• Objetivo do exercício: Extraia da listagem abaixo o trecho que vai da linha que contém "genus: Leptuca" até a linha que contém "genus: Gallirallus", incluindo ambas. Reproduza essas linhas sem nenhuma alteração.
======== Material da tarefa ========
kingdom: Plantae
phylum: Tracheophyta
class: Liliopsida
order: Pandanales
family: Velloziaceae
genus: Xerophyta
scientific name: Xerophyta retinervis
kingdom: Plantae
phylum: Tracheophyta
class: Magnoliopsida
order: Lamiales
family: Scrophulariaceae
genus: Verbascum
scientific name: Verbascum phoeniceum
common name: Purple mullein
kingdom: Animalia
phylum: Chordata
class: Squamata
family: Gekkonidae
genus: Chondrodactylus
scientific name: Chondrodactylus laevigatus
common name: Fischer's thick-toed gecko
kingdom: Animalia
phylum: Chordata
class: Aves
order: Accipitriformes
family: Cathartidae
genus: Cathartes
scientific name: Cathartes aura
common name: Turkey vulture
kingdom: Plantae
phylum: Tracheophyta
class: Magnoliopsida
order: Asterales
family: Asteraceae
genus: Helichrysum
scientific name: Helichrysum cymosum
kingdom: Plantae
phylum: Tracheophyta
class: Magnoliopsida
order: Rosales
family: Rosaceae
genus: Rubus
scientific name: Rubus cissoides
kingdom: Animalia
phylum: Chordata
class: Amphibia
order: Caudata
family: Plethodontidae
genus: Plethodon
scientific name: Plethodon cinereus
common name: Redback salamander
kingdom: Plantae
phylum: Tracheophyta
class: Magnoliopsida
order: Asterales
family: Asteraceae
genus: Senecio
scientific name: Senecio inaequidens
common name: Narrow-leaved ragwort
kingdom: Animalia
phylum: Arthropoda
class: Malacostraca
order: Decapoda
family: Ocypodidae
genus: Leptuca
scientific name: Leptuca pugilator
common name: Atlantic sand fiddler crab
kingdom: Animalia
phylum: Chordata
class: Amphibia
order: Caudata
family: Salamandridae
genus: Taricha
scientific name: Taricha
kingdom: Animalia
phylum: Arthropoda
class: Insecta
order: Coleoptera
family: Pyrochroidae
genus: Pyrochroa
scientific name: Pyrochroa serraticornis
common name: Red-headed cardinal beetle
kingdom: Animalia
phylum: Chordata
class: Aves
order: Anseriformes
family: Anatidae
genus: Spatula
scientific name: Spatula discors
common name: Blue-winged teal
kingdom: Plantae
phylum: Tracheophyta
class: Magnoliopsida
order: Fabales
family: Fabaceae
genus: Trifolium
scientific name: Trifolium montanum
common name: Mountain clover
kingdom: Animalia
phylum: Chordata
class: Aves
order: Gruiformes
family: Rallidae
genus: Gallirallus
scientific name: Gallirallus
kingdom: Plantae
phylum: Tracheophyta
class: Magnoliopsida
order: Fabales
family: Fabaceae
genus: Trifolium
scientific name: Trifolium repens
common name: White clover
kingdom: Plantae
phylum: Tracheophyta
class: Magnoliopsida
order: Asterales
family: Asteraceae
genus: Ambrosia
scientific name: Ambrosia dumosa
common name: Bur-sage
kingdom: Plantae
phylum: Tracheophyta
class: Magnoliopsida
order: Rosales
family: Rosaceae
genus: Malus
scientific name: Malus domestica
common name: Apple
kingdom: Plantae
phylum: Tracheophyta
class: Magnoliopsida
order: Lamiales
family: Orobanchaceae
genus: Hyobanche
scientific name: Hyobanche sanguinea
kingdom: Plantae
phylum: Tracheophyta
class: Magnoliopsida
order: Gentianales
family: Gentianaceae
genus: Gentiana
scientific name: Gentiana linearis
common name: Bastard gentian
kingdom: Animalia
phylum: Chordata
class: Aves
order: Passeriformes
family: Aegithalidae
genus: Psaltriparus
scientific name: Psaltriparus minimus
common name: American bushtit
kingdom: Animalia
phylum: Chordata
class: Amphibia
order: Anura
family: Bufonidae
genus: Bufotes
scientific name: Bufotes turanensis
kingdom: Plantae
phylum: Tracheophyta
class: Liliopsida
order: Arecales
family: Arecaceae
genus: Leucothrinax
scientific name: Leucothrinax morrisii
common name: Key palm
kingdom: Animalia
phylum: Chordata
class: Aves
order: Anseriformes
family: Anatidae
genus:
========
• Resultado abaixo:
genus: Leptuca
scientific name: Leptuca pugilator
common name: Atlantic sand fiddler crab
kingdom: Animalia
phylum: Chordata
class: Amphibia
order: Caudata
family: Salamandridae
genus: Taricha
scientific name: Taricha
kingdom: Animalia
phylum: Arthropoda
class: Insecta
order: Coleoptera
family: Pyrochroidae
genus: Pyrochroa
scientific name: Pyrochroa serraticornis
common name: Red-headed cardinal beetle
kingdom: Animalia
phylum: Chordata
class: Aves
order: Anseriformes
family: Anatidae
genus: Spatula
scientific name: Spatula discors
common name: Blue-winged teal
kingdom: Plantae
phylum: Tracheophyta
class: Magnoliopsida
order: Fabales
family: Fabaceae
genus: Trifolium
scientific name: Trifolium montanum
common name: Mountain clover
kingdom: Animalia
phylum: Chordata
class: Aves
order: Gruiformes
family: Rallidae
genus: Gallirallus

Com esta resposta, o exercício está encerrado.